Dealmakers restart engines
Fears of a prolonged M&A drought are starting to ebb.
Kim Mai, a partner at Haynes & Boone and member of the firm’s energy practice group, said she’s seen deals coming back “with enthusiasm” after the initial shock of April 2.
“I expect that year-end is going to be fairly busy in the A&D market and also the M&A market,” she said.
So, who has the upper hand: buyers or sellers?
“In terms of the question of whether it's a buyers or seller market, I think it really depends on the commodity. So with oil, if anything, it might slightly be a buyers’ market because there's kind of an acknowledgement that the assets that are on the market are maybe less attractive options,” she said. “And so we see that in negotiations where some of our clients wouldn't have the leverage power necessarily to negotiate some terms and they're able to do so now.”
On the gas side, the market favors sellers, Mai said.
“We are working on a gas deal right now and the offers have been very competitive and there's multiple bidders,” she said.
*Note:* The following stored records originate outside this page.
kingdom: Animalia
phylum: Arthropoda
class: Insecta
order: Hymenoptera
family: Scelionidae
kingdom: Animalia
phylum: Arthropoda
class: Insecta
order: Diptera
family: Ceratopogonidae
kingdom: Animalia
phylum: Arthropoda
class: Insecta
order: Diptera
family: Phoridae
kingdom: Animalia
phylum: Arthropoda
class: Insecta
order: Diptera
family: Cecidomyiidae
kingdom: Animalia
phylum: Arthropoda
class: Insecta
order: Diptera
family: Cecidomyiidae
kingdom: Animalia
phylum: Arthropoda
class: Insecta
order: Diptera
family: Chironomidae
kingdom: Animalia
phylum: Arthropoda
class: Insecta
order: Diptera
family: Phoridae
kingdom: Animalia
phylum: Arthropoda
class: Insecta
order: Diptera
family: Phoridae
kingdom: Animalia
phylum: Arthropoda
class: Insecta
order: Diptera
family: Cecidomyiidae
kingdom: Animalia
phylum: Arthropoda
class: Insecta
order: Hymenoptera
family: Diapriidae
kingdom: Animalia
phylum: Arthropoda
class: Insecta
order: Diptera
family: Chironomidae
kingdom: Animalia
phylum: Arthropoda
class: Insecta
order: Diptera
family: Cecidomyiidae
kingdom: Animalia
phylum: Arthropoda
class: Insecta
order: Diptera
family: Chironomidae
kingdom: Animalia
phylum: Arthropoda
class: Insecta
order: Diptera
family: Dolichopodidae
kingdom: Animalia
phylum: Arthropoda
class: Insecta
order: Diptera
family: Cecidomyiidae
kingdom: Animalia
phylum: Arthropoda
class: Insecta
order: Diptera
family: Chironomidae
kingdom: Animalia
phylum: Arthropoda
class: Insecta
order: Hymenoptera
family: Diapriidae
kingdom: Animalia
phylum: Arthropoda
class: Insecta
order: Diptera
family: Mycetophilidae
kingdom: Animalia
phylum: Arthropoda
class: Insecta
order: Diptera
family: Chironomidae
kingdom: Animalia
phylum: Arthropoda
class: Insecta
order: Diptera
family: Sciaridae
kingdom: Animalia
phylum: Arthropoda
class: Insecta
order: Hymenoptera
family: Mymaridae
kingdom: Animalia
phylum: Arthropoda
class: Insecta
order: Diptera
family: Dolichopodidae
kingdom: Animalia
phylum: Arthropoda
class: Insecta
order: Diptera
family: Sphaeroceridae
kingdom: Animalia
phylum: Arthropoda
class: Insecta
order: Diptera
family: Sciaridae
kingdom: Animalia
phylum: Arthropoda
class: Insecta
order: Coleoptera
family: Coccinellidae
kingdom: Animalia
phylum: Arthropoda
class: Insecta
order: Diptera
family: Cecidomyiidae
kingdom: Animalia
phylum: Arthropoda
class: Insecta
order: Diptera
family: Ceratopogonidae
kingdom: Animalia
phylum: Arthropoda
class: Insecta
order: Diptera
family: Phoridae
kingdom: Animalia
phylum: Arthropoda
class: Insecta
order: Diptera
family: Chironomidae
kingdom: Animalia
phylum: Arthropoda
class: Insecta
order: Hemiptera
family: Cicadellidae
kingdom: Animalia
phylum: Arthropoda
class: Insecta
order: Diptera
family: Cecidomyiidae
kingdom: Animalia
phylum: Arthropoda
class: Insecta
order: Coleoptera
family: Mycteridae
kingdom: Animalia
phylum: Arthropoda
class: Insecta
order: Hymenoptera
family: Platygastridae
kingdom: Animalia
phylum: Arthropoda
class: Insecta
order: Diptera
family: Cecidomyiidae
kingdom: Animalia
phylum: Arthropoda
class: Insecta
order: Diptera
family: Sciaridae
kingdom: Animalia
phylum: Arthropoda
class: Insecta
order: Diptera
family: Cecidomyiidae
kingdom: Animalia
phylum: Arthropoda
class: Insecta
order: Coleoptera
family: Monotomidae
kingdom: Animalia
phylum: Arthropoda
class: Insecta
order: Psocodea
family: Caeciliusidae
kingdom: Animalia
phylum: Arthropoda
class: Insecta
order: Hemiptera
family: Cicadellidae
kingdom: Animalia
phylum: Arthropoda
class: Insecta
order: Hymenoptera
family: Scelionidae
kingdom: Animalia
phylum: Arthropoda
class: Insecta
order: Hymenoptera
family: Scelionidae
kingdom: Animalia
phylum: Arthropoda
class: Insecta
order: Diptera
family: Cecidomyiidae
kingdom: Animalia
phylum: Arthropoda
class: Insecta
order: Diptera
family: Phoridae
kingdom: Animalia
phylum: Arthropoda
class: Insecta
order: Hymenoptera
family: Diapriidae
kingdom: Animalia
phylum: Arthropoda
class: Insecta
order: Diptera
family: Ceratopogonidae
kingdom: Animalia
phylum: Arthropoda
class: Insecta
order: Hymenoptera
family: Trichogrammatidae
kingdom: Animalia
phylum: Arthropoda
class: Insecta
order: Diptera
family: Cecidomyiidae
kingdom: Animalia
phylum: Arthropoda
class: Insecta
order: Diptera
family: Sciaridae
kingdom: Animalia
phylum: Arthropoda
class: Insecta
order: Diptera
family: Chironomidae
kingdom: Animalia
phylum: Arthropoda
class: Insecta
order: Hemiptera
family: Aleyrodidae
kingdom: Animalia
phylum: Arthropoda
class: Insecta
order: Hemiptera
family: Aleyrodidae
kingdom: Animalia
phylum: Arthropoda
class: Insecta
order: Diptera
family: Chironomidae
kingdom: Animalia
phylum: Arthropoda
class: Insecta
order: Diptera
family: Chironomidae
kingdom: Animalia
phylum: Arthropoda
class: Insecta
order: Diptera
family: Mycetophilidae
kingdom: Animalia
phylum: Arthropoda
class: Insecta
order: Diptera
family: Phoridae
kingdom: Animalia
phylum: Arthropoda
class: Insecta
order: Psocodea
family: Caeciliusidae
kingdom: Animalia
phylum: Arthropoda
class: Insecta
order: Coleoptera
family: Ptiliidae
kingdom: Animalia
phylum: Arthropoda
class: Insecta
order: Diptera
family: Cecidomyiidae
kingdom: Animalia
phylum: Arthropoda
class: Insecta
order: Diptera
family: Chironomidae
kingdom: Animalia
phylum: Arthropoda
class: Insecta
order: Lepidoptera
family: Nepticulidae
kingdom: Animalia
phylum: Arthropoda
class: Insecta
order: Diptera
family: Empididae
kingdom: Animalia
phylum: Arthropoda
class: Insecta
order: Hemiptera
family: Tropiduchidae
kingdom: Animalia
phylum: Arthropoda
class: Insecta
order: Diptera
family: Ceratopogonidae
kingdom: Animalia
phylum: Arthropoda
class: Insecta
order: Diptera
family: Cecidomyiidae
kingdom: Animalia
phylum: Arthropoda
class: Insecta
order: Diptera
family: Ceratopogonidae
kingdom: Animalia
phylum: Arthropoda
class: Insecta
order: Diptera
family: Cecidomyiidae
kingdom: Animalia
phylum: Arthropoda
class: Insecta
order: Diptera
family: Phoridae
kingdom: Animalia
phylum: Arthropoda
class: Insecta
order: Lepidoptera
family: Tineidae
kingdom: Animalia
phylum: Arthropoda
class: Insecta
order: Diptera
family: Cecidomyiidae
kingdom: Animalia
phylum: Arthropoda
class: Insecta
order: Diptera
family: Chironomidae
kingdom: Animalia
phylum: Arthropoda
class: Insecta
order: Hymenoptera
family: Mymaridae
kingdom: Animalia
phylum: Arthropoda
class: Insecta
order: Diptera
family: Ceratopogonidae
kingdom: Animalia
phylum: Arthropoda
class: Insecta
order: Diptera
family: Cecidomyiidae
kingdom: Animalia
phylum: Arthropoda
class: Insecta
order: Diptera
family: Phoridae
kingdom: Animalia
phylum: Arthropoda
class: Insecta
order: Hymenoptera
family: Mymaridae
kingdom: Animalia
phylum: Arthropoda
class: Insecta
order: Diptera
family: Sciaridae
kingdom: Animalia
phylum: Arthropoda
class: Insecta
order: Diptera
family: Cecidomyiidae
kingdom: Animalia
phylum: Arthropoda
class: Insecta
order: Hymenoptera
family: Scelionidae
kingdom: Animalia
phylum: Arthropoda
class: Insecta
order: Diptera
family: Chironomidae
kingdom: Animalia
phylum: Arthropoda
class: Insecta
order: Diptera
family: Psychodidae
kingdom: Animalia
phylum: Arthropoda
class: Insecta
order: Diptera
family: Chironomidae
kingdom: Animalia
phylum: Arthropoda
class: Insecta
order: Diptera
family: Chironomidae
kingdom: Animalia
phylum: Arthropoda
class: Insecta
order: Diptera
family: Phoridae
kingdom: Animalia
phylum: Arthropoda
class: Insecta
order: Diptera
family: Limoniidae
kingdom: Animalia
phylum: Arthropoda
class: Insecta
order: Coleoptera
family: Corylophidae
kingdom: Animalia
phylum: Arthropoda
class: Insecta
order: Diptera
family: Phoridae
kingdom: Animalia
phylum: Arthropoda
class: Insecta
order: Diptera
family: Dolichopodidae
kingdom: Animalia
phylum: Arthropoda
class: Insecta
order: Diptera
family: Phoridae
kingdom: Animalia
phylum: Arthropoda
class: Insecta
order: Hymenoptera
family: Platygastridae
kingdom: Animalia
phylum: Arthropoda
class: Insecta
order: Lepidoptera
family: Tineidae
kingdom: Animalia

Further, Jeet Benipal, managing partner at Greenhill, a Mizuho affiliate, said there’s at least five or six different shale gas deals on the market foreign investors are interested in buying.
“If I were to add all of them together, we’re probably looking at $10-plus billion” in deals, he said during the conference.
Likewise, Jack Collins, president of privately held INEOS’ Denver-based, U.S.-focused E&P business unit, said the company is looking for additional assets.
And at the end of May, EOG Resources announced it would buy Utica Shale producer Encino Acquisition Partners from the Canada Pension Plan Investment Board (CPP) and Encino Energy for $5.6 billion.
On June 3, Diamondback Energy subsidiary Viper Energy said it would acquire Sitio Royalties in an all-stock deal valued at $4.1 billion.
Behind the scenes, the smaller dealmaking market has also continued to move. The transactions just aren’t of the megadeal magnitude.
“Within our market … we see there's a huge ecosystem in the minerals and royalty space that deals are always transacting and also deals in the non-operated working interest space, which has become a very much very mature, well sophisticated, well capitalized market,” Atherton said. “So we're still seeing quite a bit of deal flow.”
Atherton also said he expected the back half of 2025 to be “heavily weighted with people trying to put money to work and people trying to divest assets that they intended to.”